Problem statement: In the copy, keep every word of the data below and none of its pictures.

Records contained in a dataset:
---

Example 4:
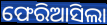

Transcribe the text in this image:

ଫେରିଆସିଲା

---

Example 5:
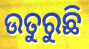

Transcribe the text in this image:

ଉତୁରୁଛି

Result below:
---

Example 4:

Transcribe the text in this image:

ଫେରିଆସିଲା

---

Example 5:

Transcribe the text in this image:

ଉତୁରୁଛି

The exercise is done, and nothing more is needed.